━━━ Records provided

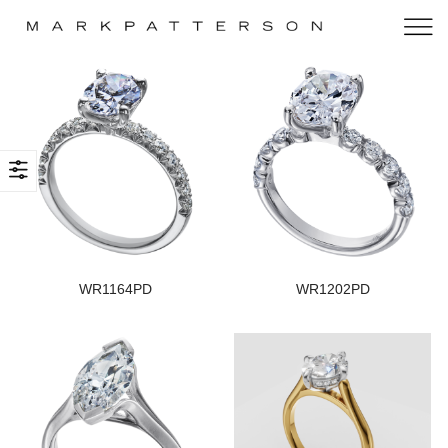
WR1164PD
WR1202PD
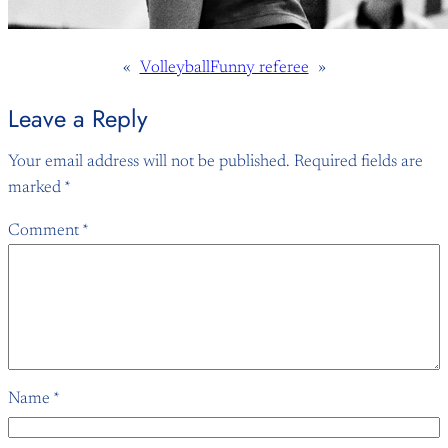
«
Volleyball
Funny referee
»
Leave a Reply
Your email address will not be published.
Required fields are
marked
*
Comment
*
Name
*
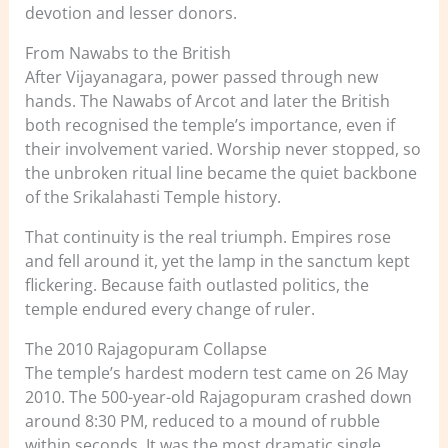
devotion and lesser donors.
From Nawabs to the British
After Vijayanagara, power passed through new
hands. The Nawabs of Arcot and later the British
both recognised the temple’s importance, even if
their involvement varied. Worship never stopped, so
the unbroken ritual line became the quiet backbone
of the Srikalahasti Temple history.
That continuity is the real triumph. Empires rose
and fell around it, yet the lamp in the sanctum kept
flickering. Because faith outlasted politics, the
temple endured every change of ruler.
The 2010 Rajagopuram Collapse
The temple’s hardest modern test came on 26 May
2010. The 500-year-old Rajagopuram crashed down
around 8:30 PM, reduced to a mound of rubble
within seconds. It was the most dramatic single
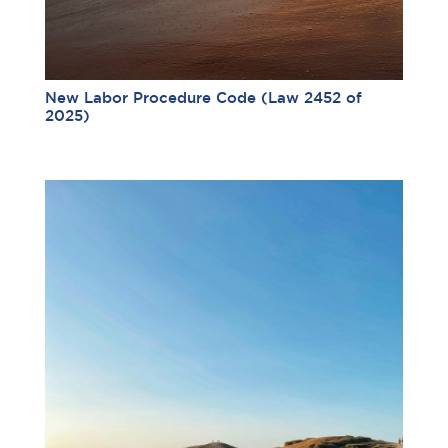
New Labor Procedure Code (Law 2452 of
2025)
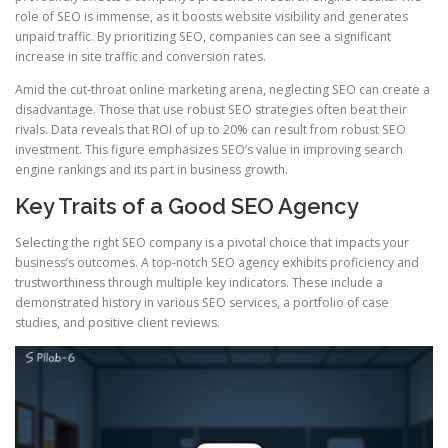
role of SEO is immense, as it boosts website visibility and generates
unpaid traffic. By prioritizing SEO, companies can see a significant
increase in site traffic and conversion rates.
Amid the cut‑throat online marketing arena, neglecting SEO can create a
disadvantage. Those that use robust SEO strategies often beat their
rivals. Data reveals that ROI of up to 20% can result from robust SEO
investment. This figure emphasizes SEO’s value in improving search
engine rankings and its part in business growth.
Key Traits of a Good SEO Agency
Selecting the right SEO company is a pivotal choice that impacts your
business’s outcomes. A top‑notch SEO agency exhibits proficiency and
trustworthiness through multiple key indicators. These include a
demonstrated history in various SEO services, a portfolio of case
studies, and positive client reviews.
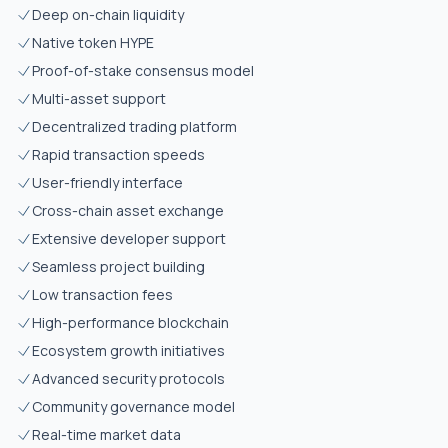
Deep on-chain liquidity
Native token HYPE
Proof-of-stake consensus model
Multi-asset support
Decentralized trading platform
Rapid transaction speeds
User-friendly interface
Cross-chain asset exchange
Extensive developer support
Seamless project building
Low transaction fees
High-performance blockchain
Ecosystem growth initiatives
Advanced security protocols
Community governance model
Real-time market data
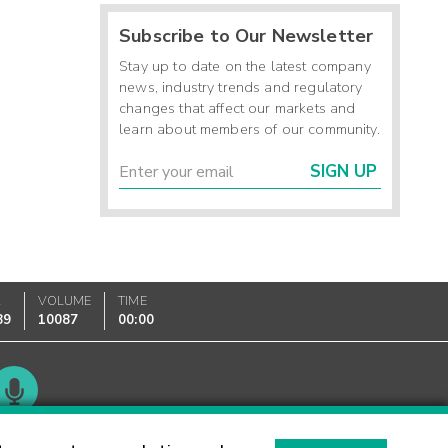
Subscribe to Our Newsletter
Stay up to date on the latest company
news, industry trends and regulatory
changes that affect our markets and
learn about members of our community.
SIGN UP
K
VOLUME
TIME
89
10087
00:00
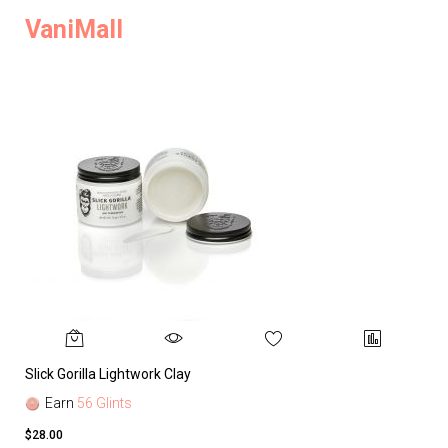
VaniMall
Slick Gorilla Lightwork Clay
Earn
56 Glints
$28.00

━━━━━━
━━━ Records provided

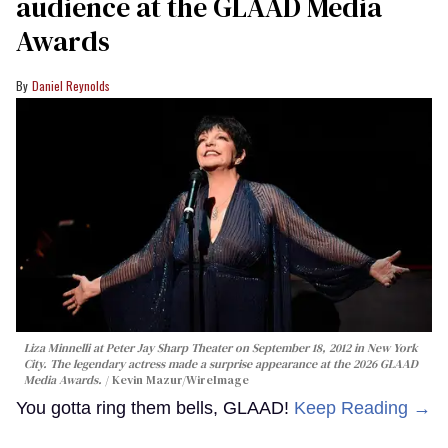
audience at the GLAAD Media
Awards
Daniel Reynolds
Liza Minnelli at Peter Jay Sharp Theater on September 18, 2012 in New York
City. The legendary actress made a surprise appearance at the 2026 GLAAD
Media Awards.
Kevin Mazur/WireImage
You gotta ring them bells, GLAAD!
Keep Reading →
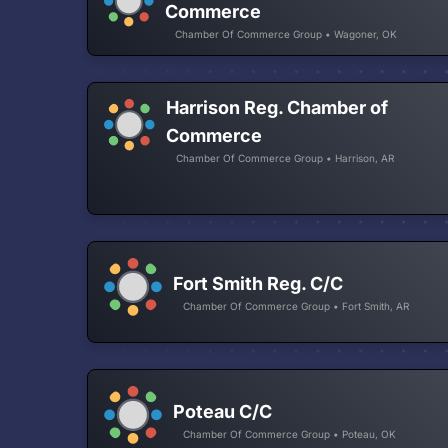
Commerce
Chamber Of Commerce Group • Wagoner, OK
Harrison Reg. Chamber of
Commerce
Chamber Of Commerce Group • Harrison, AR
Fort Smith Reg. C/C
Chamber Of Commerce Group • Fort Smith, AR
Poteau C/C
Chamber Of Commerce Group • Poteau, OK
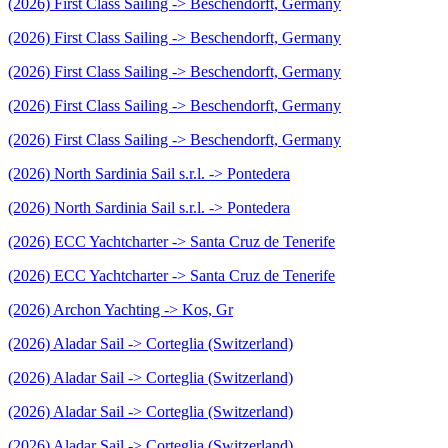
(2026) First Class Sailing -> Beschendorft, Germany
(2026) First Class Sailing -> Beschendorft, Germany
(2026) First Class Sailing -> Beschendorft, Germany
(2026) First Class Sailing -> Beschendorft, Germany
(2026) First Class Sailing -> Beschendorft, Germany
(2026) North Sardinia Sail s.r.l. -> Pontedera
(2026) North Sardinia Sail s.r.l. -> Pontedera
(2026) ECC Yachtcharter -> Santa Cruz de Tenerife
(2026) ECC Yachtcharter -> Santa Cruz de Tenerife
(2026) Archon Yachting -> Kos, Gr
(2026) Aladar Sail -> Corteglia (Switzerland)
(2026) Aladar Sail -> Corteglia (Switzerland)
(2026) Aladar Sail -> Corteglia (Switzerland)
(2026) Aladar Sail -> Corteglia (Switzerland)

━━━━━━

▶ What the exercise asks:
Within the entries above, the lines from the one containing "User-friendly interface" through the one containing "Subscribe to Our Newsletter" are to be transcribed exactly, ends included, pictures excluded.

▶ Answer for this exercise:
User-friendly interface
Cross-chain asset exchange
Extensive developer support
Seamless project building
Low transaction fees
High-performance blockchain
Ecosystem growth initiatives
Advanced security protocols
Community governance model
Real-time market data
Subscribe to Our Newsletter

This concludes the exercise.